Bund erhöht massiv die Mittel für den Ausbau der Schiene

Erhöhungen kommen gerade rechtzeitig für Ostwürttemberg

Deutsche Bahn AG/Uwe Miethe
Deutsche Bahn AG/Uwe Miethe
Der Bund wird die Mittel zur Verbesserung des schienengebundenen Verkehrs massiv erhöhen. Dies soll im Rahmen des Gemeindeverkehrsfinanzierungsgesetzes (GVFG) erfolgen, wie die Abgeordneten Roderich Kiesewetter und Winfried Mack bekannt gaben. Auf Grundlage der Beschlüsse zum Klimaschutzprogramm werden die Bundesfinanzhilfen des Gemeindeverkehrsfinanzierungsgesetzes (GVFG) von derzeit 332 Millionen Euro auf etwa 665 Millionen Euro im Jahr 2020 und auf eine Milliarde Euro ab 2021 aufgestockt. Eine weitere Erhöhung ist 2025 auf dann zwei Milliarden Euro vorgesehen. Ab 2026 steigt dieser Betrag erneut um 1,8 Prozent jährlich.

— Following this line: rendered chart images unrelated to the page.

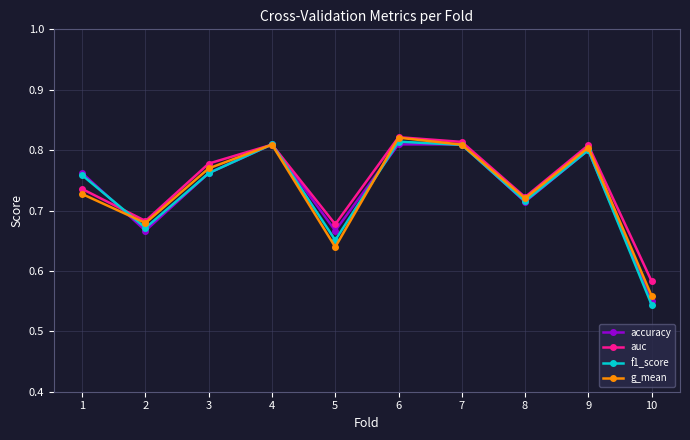

Count the g_mean values in the range 0 to 1.

10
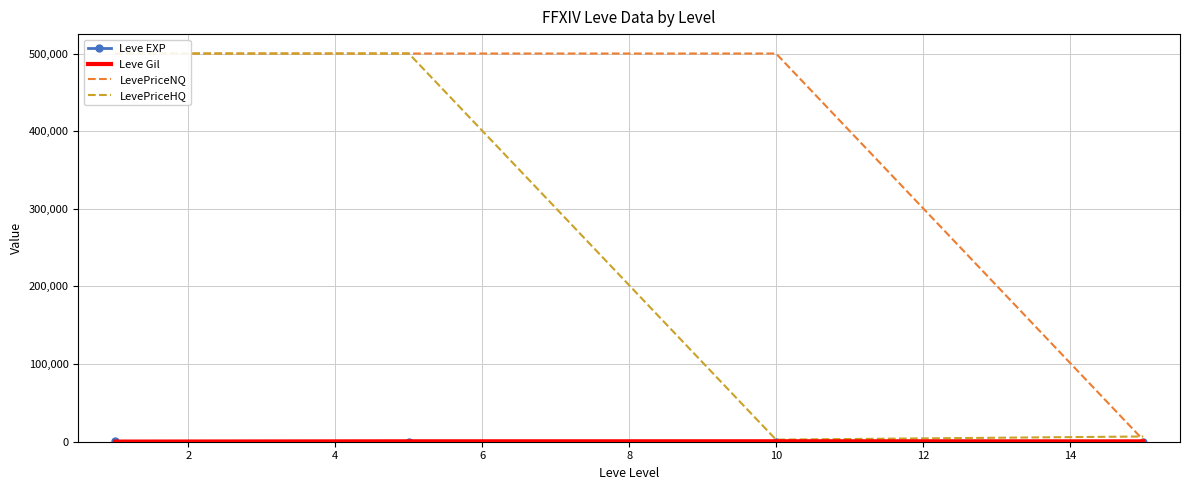

Count the number of categories in the chart.

4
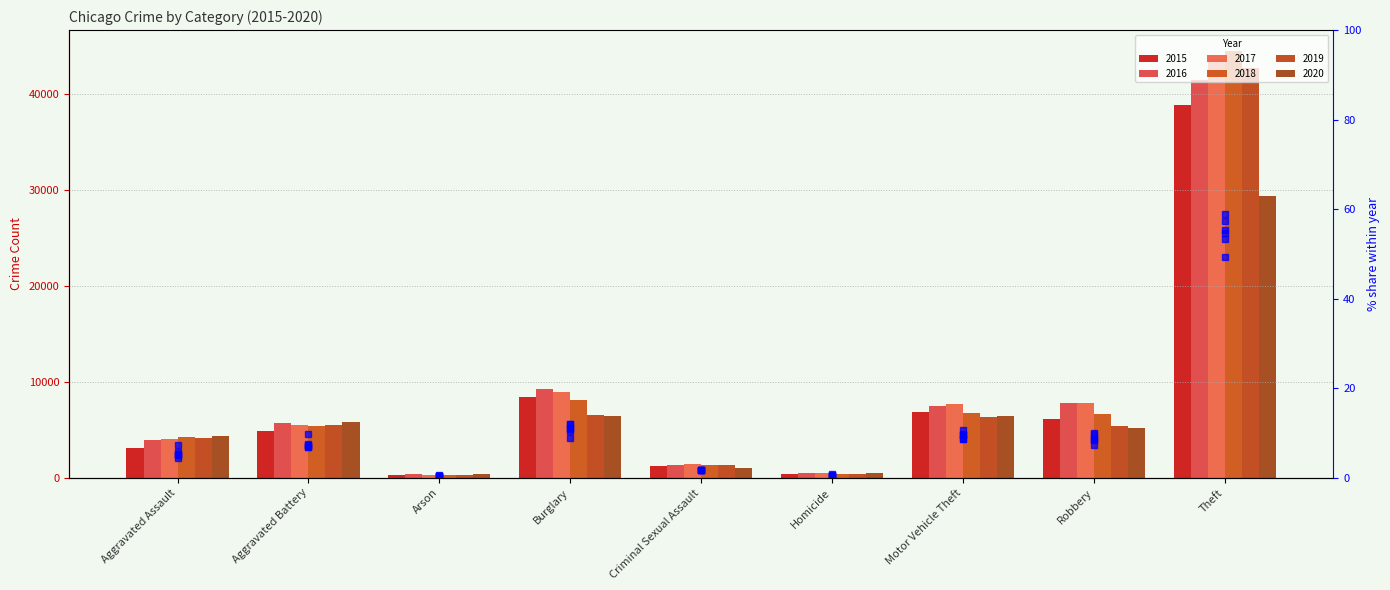

What is the value of the 2nd bar from the left?

7.0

So wolle der Bund seinen Fördersatz bei Elektrifizierungen von 60 auf 90 Prozent erhöhen, hinzu komme die Landesförderung, so die Abgeordneten. Auch bei Ausbaumaßnahmen wolle der Bund den Satz von 60 auf 75 Prozent erhöhen, hinzu komme der Landesanteil (bisher 20 Prozent). Deshalb könne jetzt insgesamt von sehr hohen Fördersätzen ausgegangen werden, wenn Kommunen und Region in den Ausbau der Bahn in ihrem Bereich investierten.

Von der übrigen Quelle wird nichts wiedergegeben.